Segment Start: Data to use

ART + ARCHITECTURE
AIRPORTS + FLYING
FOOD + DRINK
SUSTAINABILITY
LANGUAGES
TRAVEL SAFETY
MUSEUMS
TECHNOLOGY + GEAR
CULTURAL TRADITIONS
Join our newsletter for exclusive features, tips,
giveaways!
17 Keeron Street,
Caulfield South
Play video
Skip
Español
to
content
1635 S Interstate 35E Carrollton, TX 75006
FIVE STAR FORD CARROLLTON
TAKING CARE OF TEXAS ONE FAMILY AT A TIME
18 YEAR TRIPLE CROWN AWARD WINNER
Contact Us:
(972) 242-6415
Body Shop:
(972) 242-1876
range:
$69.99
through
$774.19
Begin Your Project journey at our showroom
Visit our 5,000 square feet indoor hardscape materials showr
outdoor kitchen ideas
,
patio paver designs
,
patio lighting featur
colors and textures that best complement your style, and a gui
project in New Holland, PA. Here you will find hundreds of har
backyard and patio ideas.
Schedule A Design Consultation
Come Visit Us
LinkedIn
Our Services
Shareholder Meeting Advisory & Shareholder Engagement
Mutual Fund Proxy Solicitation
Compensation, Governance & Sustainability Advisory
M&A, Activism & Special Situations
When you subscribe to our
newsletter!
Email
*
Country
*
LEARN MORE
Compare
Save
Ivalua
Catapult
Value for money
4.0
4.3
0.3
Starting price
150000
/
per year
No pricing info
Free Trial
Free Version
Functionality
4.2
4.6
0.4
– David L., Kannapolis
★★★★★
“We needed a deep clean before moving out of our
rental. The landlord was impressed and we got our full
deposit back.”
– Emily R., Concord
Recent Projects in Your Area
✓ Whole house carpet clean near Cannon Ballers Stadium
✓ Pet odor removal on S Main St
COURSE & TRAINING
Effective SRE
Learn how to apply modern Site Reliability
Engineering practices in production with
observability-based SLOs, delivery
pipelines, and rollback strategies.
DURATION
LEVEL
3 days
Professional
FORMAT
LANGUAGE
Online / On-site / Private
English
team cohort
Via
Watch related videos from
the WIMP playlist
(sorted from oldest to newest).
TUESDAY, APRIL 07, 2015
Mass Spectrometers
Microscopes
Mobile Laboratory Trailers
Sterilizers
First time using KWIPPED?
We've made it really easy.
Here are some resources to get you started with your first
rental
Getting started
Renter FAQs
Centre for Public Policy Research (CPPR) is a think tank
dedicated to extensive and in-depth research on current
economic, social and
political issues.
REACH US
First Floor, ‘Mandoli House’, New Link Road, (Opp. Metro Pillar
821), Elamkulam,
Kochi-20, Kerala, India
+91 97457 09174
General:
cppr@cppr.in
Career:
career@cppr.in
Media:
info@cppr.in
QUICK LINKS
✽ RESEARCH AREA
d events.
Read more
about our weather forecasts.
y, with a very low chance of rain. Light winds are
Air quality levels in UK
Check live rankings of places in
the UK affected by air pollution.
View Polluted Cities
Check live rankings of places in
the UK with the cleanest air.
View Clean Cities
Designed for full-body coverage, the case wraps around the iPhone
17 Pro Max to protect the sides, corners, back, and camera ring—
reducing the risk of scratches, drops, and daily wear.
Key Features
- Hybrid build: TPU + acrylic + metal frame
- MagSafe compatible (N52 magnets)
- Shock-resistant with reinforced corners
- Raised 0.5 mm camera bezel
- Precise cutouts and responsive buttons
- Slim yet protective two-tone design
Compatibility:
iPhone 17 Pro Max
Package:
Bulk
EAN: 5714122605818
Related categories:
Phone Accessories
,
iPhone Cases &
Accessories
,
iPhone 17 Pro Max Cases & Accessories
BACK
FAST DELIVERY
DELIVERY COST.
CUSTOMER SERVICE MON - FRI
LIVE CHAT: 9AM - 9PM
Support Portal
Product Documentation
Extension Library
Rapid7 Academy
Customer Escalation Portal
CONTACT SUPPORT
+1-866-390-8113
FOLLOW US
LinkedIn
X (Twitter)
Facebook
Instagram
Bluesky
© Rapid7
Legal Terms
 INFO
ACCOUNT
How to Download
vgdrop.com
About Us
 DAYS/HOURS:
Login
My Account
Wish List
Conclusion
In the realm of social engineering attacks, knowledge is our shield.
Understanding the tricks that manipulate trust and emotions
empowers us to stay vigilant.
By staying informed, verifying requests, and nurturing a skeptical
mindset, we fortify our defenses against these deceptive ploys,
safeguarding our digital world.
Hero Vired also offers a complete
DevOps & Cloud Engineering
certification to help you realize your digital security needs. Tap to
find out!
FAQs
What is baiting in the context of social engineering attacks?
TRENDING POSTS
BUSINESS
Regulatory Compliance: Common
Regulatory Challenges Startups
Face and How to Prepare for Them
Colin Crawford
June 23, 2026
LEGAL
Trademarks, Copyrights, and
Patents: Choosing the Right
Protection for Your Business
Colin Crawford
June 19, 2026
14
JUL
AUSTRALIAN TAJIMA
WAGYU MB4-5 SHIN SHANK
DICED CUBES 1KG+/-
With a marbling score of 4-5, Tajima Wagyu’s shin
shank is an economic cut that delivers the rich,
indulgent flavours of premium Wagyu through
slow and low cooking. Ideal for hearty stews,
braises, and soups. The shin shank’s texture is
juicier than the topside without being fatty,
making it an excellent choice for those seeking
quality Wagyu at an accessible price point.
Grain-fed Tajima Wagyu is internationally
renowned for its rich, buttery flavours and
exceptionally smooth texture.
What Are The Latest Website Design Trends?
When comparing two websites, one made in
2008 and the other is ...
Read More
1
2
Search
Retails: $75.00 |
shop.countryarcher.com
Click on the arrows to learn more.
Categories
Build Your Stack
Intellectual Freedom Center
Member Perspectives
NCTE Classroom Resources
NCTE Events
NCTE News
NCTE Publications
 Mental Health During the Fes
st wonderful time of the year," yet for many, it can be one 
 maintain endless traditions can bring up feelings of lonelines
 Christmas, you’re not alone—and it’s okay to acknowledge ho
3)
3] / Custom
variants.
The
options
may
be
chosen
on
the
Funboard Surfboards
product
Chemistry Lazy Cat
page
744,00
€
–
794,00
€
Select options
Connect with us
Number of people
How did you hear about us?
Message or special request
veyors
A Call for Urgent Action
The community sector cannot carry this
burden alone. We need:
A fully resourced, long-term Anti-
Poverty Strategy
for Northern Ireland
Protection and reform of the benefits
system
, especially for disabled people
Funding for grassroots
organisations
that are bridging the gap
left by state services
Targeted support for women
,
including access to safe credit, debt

Segment End: Data to use

__Task description__
Reproduce every line of the rows above word for word, in the same order and with the same line breaks.

__Solution for this task__
ART + ARCHITECTURE
AIRPORTS + FLYING
FOOD + DRINK
SUSTAINABILITY
LANGUAGES
TRAVEL SAFETY
MUSEUMS
TECHNOLOGY + GEAR
CULTURAL TRADITIONS
Join our newsletter for exclusive features, tips,
giveaways!
17 Keeron Street,
Caulfield South
Play video
Skip
Español
to
content
1635 S Interstate 35E Carrollton, TX 75006
FIVE STAR FORD CARROLLTON
TAKING CARE OF TEXAS ONE FAMILY AT A TIME
18 YEAR TRIPLE CROWN AWARD WINNER
Contact Us:
(972) 242-6415
Body Shop:
(972) 242-1876
range:
$69.99
through
$774.19
Begin Your Project journey at our showroom
Visit our 5,000 square feet indoor hardscape materials showr
outdoor kitchen ideas
,
patio paver designs
,
patio lighting featur
colors and textures that best complement your style, and a gui
project in New Holland, PA. Here you will find hundreds of har
backyard and patio ideas.
Schedule A Design Consultation
Come Visit Us
LinkedIn
Our Services
Shareholder Meeting Advisory & Shareholder Engagement
Mutual Fund Proxy Solicitation
Compensation, Governance & Sustainability Advisory
M&A, Activism & Special Situations
When you subscribe to our
newsletter!
Email
*
Country
*
LEARN MORE
Compare
Save
Ivalua
Catapult
Value for money
4.0
4.3
0.3
Starting price
150000
/
per year
No pricing info
Free Trial
Free Version
Functionality
4.2
4.6
0.4
– David L., Kannapolis
★★★★★
“We needed a deep clean before moving out of our
rental. The landlord was impressed and we got our full
deposit back.”
– Emily R., Concord
Recent Projects in Your Area
✓ Whole house carpet clean near Cannon Ballers Stadium
✓ Pet odor removal on S Main St
COURSE & TRAINING
Effective SRE
Learn how to apply modern Site Reliability
Engineering practices in production with
observability-based SLOs, delivery
pipelines, and rollback strategies.
DURATION
LEVEL
3 days
Professional
FORMAT
LANGUAGE
Online / On-site / Private
English
team cohort
Via
Watch related videos from
the WIMP playlist
(sorted from oldest to newest).
TUESDAY, APRIL 07, 2015
Mass Spectrometers
Microscopes
Mobile Laboratory Trailers
Sterilizers
First time using KWIPPED?
We've made it really easy.
Here are some resources to get you started with your first
rental
Getting started
Renter FAQs
Centre for Public Policy Research (CPPR) is a think tank
dedicated to extensive and in-depth research on current
economic, social and
political issues.
REACH US
First Floor, ‘Mandoli House’, New Link Road, (Opp. Metro Pillar
821), Elamkulam,
Kochi-20, Kerala, India
+91 97457 09174
General:
cppr@cppr.in
Career:
career@cppr.in
Media:
info@cppr.in
QUICK LINKS
✽ RESEARCH AREA
d events.
Read more
about our weather forecasts.
y, with a very low chance of rain. Light winds are
Air quality levels in UK
Check live rankings of places in
the UK affected by air pollution.
View Polluted Cities
Check live rankings of places in
the UK with the cleanest air.
View Clean Cities
Designed for full-body coverage, the case wraps around the iPhone
17 Pro Max to protect the sides, corners, back, and camera ring—
reducing the risk of scratches, drops, and daily wear.
Key Features
- Hybrid build: TPU + acrylic + metal frame
- MagSafe compatible (N52 magnets)
- Shock-resistant with reinforced corners
- Raised 0.5 mm camera bezel
- Precise cutouts and responsive buttons
- Slim yet protective two-tone design
Compatibility:
iPhone 17 Pro Max
Package:
Bulk
EAN: 5714122605818
Related categories:
Phone Accessories
,
iPhone Cases &
Accessories
,
iPhone 17 Pro Max Cases & Accessories
BACK
FAST DELIVERY
DELIVERY COST.
CUSTOMER SERVICE MON - FRI
LIVE CHAT: 9AM - 9PM
Support Portal
Product Documentation
Extension Library
Rapid7 Academy
Customer Escalation Portal
CONTACT SUPPORT
+1-866-390-8113
FOLLOW US
LinkedIn
X (Twitter)
Facebook
Instagram
Bluesky
© Rapid7
Legal Terms
 INFO
ACCOUNT
How to Download
vgdrop.com
About Us
 DAYS/HOURS:
Login
My Account
Wish List
Conclusion
In the realm of social engineering attacks, knowledge is our shield.
Understanding the tricks that manipulate trust and emotions
empowers us to stay vigilant.
By staying informed, verifying requests, and nurturing a skeptical
mindset, we fortify our defenses against these deceptive ploys,
safeguarding our digital world.
Hero Vired also offers a complete
DevOps & Cloud Engineering
certification to help you realize your digital security needs. Tap to
find out!
FAQs
What is baiting in the context of social engineering attacks?
TRENDING POSTS
BUSINESS
Regulatory Compliance: Common
Regulatory Challenges Startups
Face and How to Prepare for Them
Colin Crawford
June 23, 2026
LEGAL
Trademarks, Copyrights, and
Patents: Choosing the Right
Protection for Your Business
Colin Crawford
June 19, 2026
14
JUL
AUSTRALIAN TAJIMA
WAGYU MB4-5 SHIN SHANK
DICED CUBES 1KG+/-
With a marbling score of 4-5, Tajima Wagyu’s shin
shank is an economic cut that delivers the rich,
indulgent flavours of premium Wagyu through
slow and low cooking. Ideal for hearty stews,
braises, and soups. The shin shank’s texture is
juicier than the topside without being fatty,
making it an excellent choice for those seeking
quality Wagyu at an accessible price point.
Grain-fed Tajima Wagyu is internationally
renowned for its rich, buttery flavours and
exceptionally smooth texture.
What Are The Latest Website Design Trends?
When comparing two websites, one made in
2008 and the other is ...
Read More
1
2
Search
Retails: $75.00 |
shop.countryarcher.com
Click on the arrows to learn more.
Categories
Build Your Stack
Intellectual Freedom Center
Member Perspectives
NCTE Classroom Resources
NCTE Events
NCTE News
NCTE Publications
 Mental Health During the Fes
st wonderful time of the year," yet for many, it can be one 
 maintain endless traditions can bring up feelings of lonelines
 Christmas, you’re not alone—and it’s okay to acknowledge ho
3)
3] / Custom
variants.
The
options
may
be
chosen
on
the
Funboard Surfboards
product
Chemistry Lazy Cat
page
744,00
€
–
794,00
€
Select options
Connect with us
Number of people
How did you hear about us?
Message or special request
veyors
A Call for Urgent Action
The community sector cannot carry this
burden alone. We need:
A fully resourced, long-term Anti-
Poverty Strategy
for Northern Ireland
Protection and reform of the benefits
system
, especially for disabled people
Funding for grassroots
organisations
that are bridging the gap
left by state services
Targeted support for women
,
including access to safe credit, debt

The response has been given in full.